Oddsod Many of us have been where you are and quite frankly we need support. It sounds like there's much more stress than just the loss of the twat. How's things with work? Is it changeable? Obviously not as easy as that but it does sound like a nightmare feeling like you're more of a nuisance than a member of the team.

You rant away. Here's a hand to hold. IMO you've demonstrated quite some strength of character going by the posts you've made. The only way out is through in this scenario. Sorry for the cliches but sometimes it helps to remind oneself.

What sort of measures are you looking at? e.g. speaking with GP or similar? Quite nice that the fool realises that he was a fool. The better thing is that you know better than that. He's a leech and obviously wants to suck you back in.

You need to figure out who your real friends are because a good friend wouldn't have provided him with that sort of information. On the flip side opening up to one of your mutual friends means you must have had an inkling it might get back to him. Tbh after 7 months you should still be thinking the sun shines out of each others' arses not stressed with lies and continuous bullshit. Your past relationships sound unhealthy, from one habitual liar to another. Build yourself up again before you consider anything else. The goal at this point should be to reduce if not eliminate stressors, not add to them.

Oddsod · 18/10/2015 07:57

inthebox thanks for the handholding. I am in a grievance situation at work right now, sadly my very supportive GP retired at the start of the process and my new on doesn't know me from 'Adam' so I'm not feeling particularly supported.

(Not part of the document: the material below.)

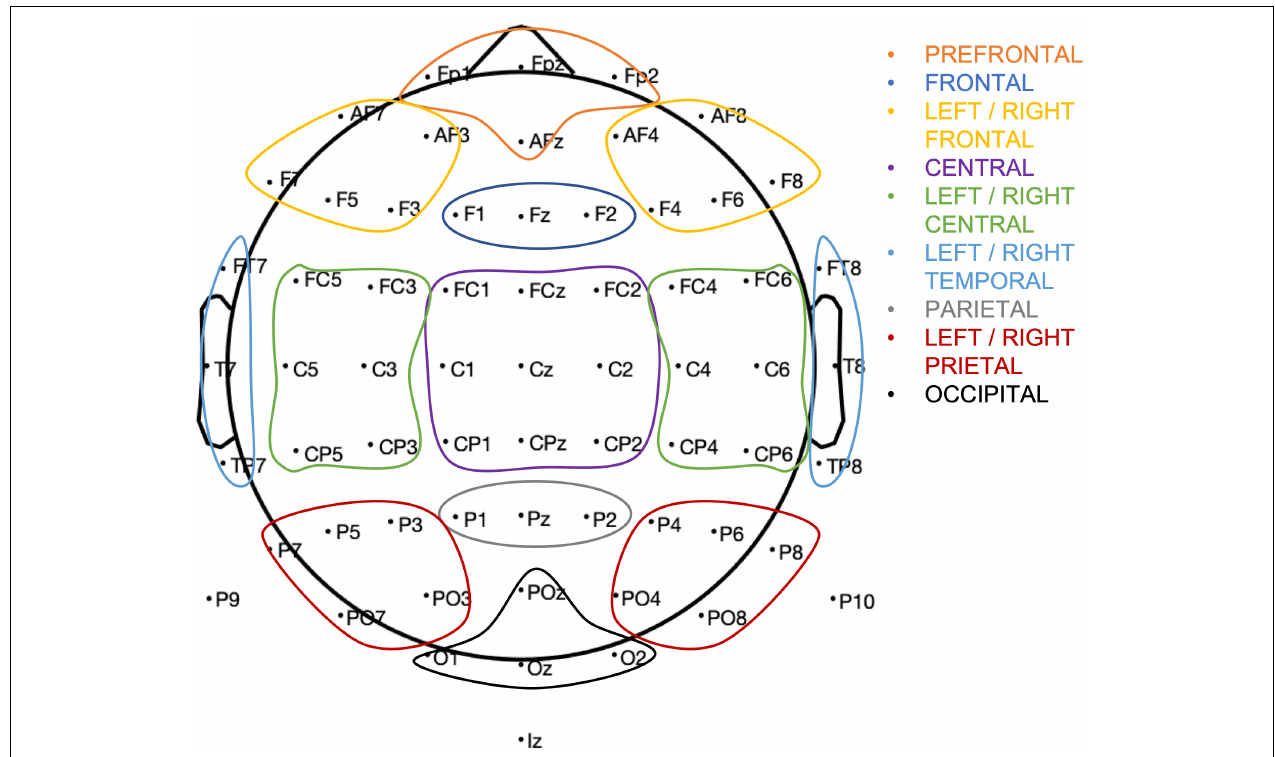
FIGURE 3 | Region of interest and corresponding electrode assignment.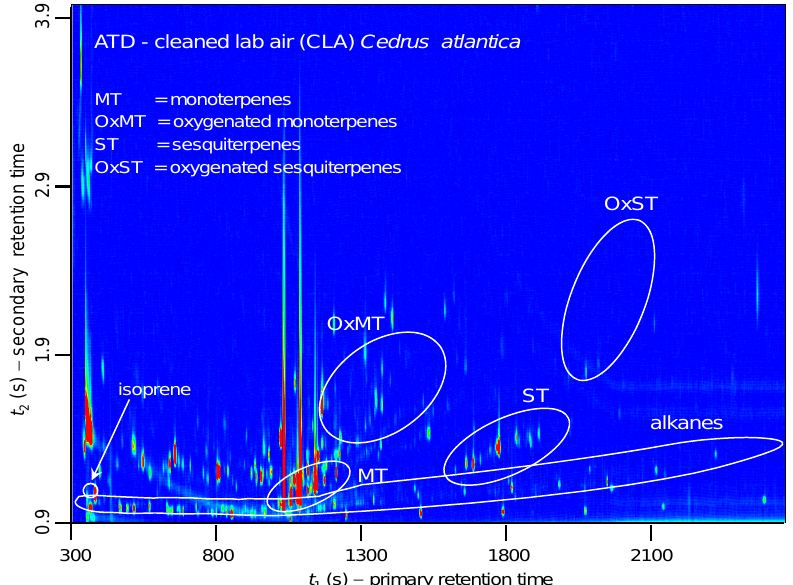
Fig. 6. GC × GC-TOFMS chromatogram of VBOCs from Cedrus atlantica by ATD using cleaned laboratory air (CLA); obtained using the “improved” chromatographic conditions (Table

I don't have any support from family and my friends are all in different life stages and although they make soothing noises they are not really interested.
My house relies on my job, there are no other jobs that pay as well in my area so leaving isn't the easy option which I'd normally take, I feel quite trapped, I'm not ready to lose our house just yet.
Wrt to the mutual friends, they came round as we live nearby, and caught me when I was in a bad way so I didn't even have to say anything but yes, the husband is very indiscreet but I hadn't thought as far as them sharing the information, I have a good relationship with the wife and she knows about my illness so we were discussing it as a matter of course.
You are right about the elimination of stressors, that was the main reason I dumped the liar because I was expending too much brain and emotional energy on him and it was unedifying to say the least.

OP posts:
PreemptiveSalvageEngineer · 18/10/2015 08:27

I think you're doing well, considering. Keep plugging away, and know that having shed the liar will save you some much-needed strength!

Perhaps it's time for another reminder to your friends what you consulider acceptable, i.e. not that.

PM me if you like about the work situation. I think I know what you're saying.

InTheBox · 20/10/2015 20:34

How are you holding up today Oddsod?

Oddsod · 23/10/2015 12:34

So annoying had a long reply written the other day plus a pm to preemptivesalvageengineer and had some web/Ict trouble and lost both...I'm not great at the mo, permanent pain and headache so just doing very little to preserve energy for the kids.